As relevant to the particular case, courts may take judicial notice of the standardized search procedure. While this procedure need not be offered into evidence, a description of what the procedure requires must be proffered.

Here, the People did not sustain their initial burden of establishing a valid inventory search. Although the NYPD has a standardized, written protocol governing inventory searches in its Patrol Guide and the arresting officer testified that he was familiar with it, the People offered no evidence that the police officers conducted this search in accordance with the protocol. Even assuming it was reasonable for the officers to search the immediate area of the passenger compartment of defendant's car for contraband to ensure the safety of the officer driving the car back to the police precinct, the People did not establish the circumstances under which opening and searching a closed trunk or a door panel would be justified under the protocol.

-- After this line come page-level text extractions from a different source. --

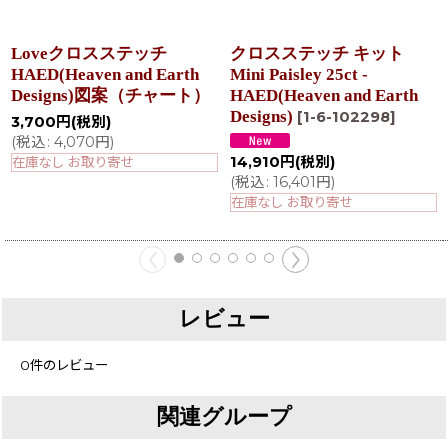
Loveクロスステッチ
クロスステッチ キット
HAED(Heaven and Earth
Mini Paisley 25ct -
Designs)図案（チャート）
HAED(Heaven and Earth
Designs)
[
1-6-102298
]
3,700
円
(税別)
(
税込
:
4,070
円
)
14,910
円
(税別)
在庫なし お取り寄せ
(
税込
:
16,401
円
)
在庫なし お取り寄せ
レビュー
0
件のレビュー
関連グループ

Moreover, our jurisprudence requires that a police officer prepare a meaningful inventory of the contents of an accused's car (see Johnson, 1 NY3d at 256; Galak, 80 NY2d at 720). Here, although the arresting officer filled out a voucher—a form police officers use to list items held as evidence—and forfeiture paperwork, the People failed to establish that no other items aside from the contraband were found in defendant's vehicle. Our determination is not based on the officer's failure to prepare the inventory search form prescribed under the Patrol Guide protocol. Such an inflexible rule could unnecessarily hamstring police officers in the exercise of their duties. Thus, the failure to use an inventory search form, while a technical defect, is not fatal to the establishment of a valid inventory search as long as (1) the search, in accordance with the "standardized procedure," is designed to produce an inventory and (2) the search results are fully recorded in a usable format. Simply put, the search at bar was not designed to produce an inventory.

Accordingly, the order of the Appellate Division should be affirmed.

Judges Ciparick, Graffeo, Read, Smith and Pigott concur; Chief Judge Lippman taking no part.

Order affirmed.

Footnotes


Footnote 1: On or about June 22, 2005, when one of the arresting officers responded to a domestic dispute at the home of defendant's mother, defendant made these threats. Although this officer neither searched for nor recovered a gun, he took defendant to Bellevue Hospital for treatment.

Footnote 2: According to the People, defendant has completed his sentence and is at liberty.